**Work to be completed:**
Word for word, restate every record, though not the pictures.

**Entries shown:**
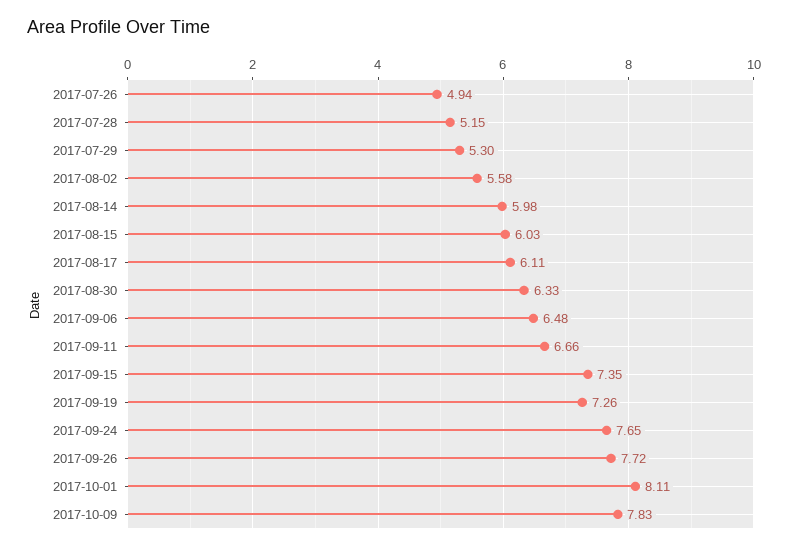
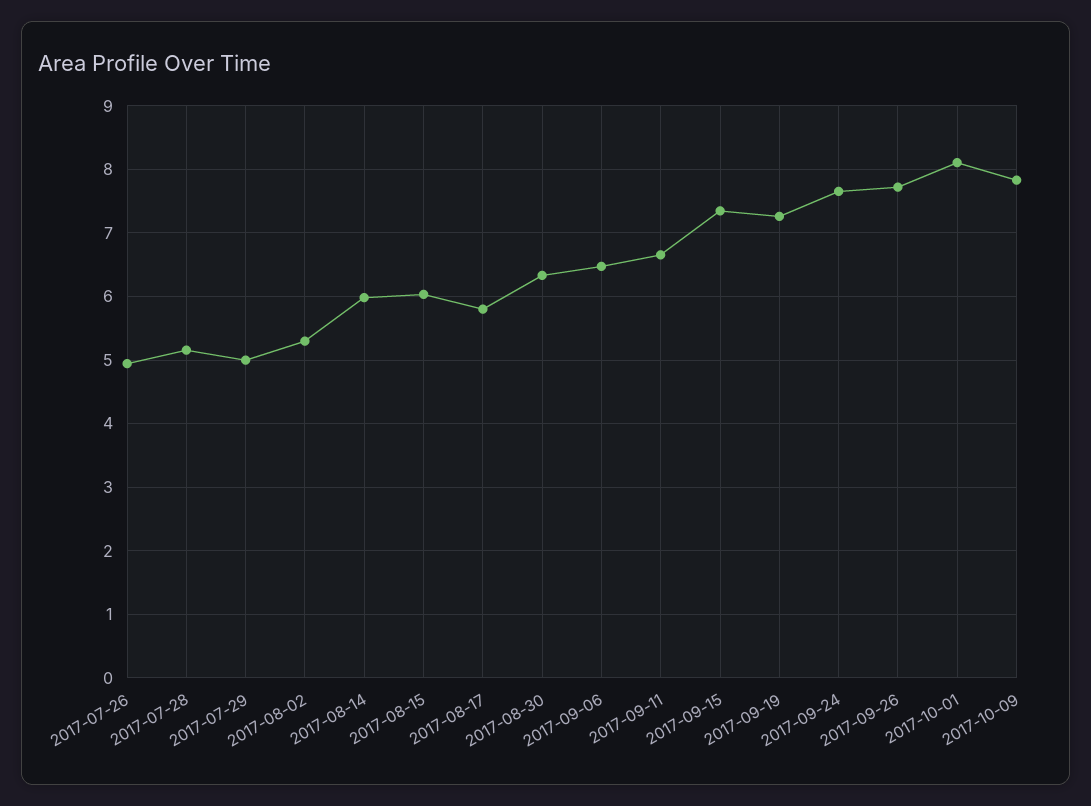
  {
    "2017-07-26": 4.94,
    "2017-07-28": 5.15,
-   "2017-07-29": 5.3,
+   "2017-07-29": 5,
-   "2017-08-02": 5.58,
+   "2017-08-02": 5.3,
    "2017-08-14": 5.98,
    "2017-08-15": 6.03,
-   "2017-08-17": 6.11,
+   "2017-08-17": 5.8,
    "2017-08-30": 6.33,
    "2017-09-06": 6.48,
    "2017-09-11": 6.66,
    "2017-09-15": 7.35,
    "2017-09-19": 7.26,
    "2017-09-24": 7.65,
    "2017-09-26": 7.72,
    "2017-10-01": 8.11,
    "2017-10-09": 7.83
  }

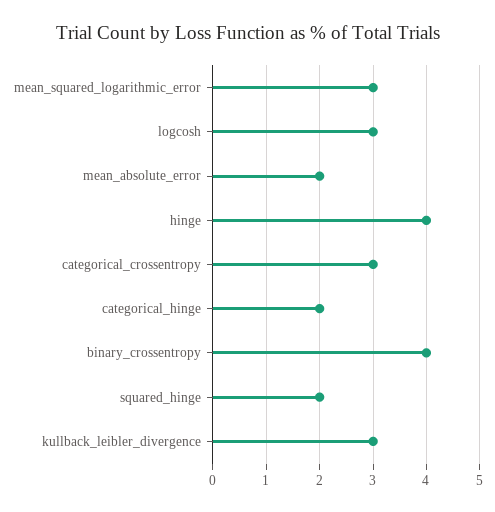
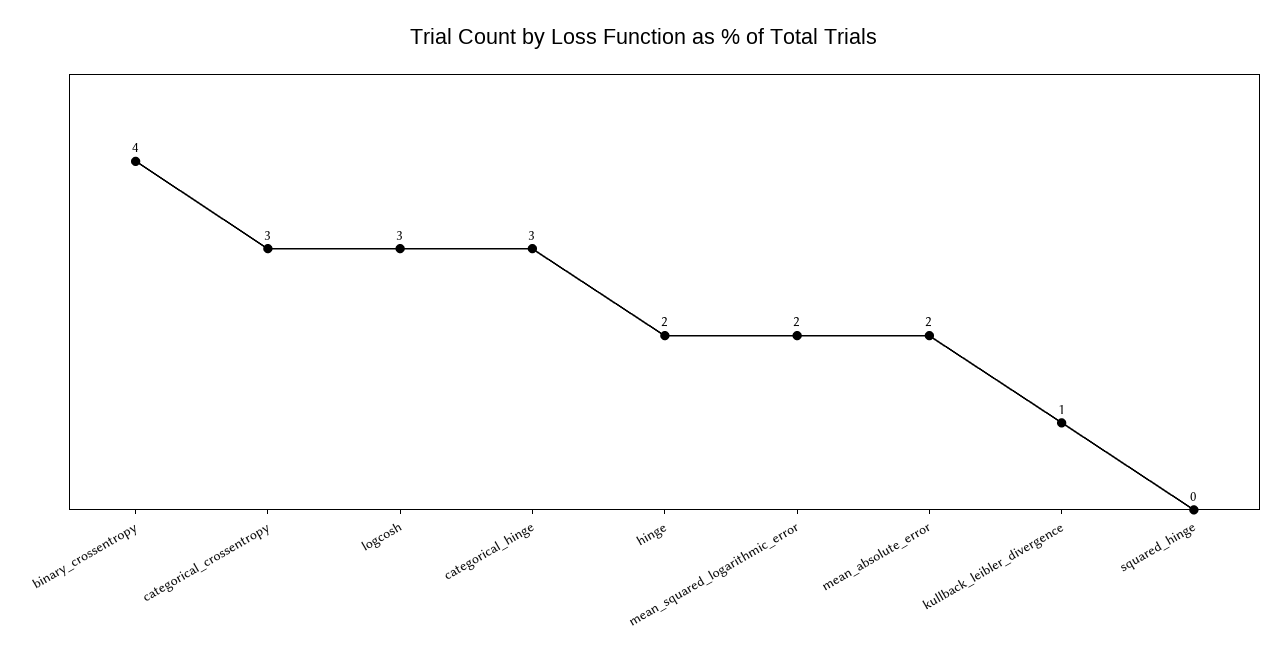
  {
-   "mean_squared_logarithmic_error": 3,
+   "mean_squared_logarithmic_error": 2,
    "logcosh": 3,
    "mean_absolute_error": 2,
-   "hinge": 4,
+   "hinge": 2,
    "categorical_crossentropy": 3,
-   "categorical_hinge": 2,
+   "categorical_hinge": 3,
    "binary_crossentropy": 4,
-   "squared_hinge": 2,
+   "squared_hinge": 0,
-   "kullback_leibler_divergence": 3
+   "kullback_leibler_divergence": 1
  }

**Answer:**
  {
    "2017-07-26": 4.94,
    "2017-07-28": 5.15,
-   "2017-07-29": 5.3,
+   "2017-07-29": 5,
-   "2017-08-02": 5.58,
+   "2017-08-02": 5.3,
    "2017-08-14": 5.98,
    "2017-08-15": 6.03,
-   "2017-08-17": 6.11,
+   "2017-08-17": 5.8,
    "2017-08-30": 6.33,
    "2017-09-06": 6.48,
    "2017-09-11": 6.66,
    "2017-09-15": 7.35,
    "2017-09-19": 7.26,
    "2017-09-24": 7.65,
    "2017-09-26": 7.72,
    "2017-10-01": 8.11,
    "2017-10-09": 7.83
  }

  {
-   "mean_squared_logarithmic_error": 3,
+   "mean_squared_logarithmic_error": 2,
    "logcosh": 3,
    "mean_absolute_error": 2,
-   "hinge": 4,
+   "hinge": 2,
    "categorical_crossentropy": 3,
-   "categorical_hinge": 2,
+   "categorical_hinge": 3,
    "binary_crossentropy": 4,
-   "squared_hinge": 2,
+   "squared_hinge": 0,
-   "kullback_leibler_divergence": 3
+   "kullback_leibler_divergence": 1
  }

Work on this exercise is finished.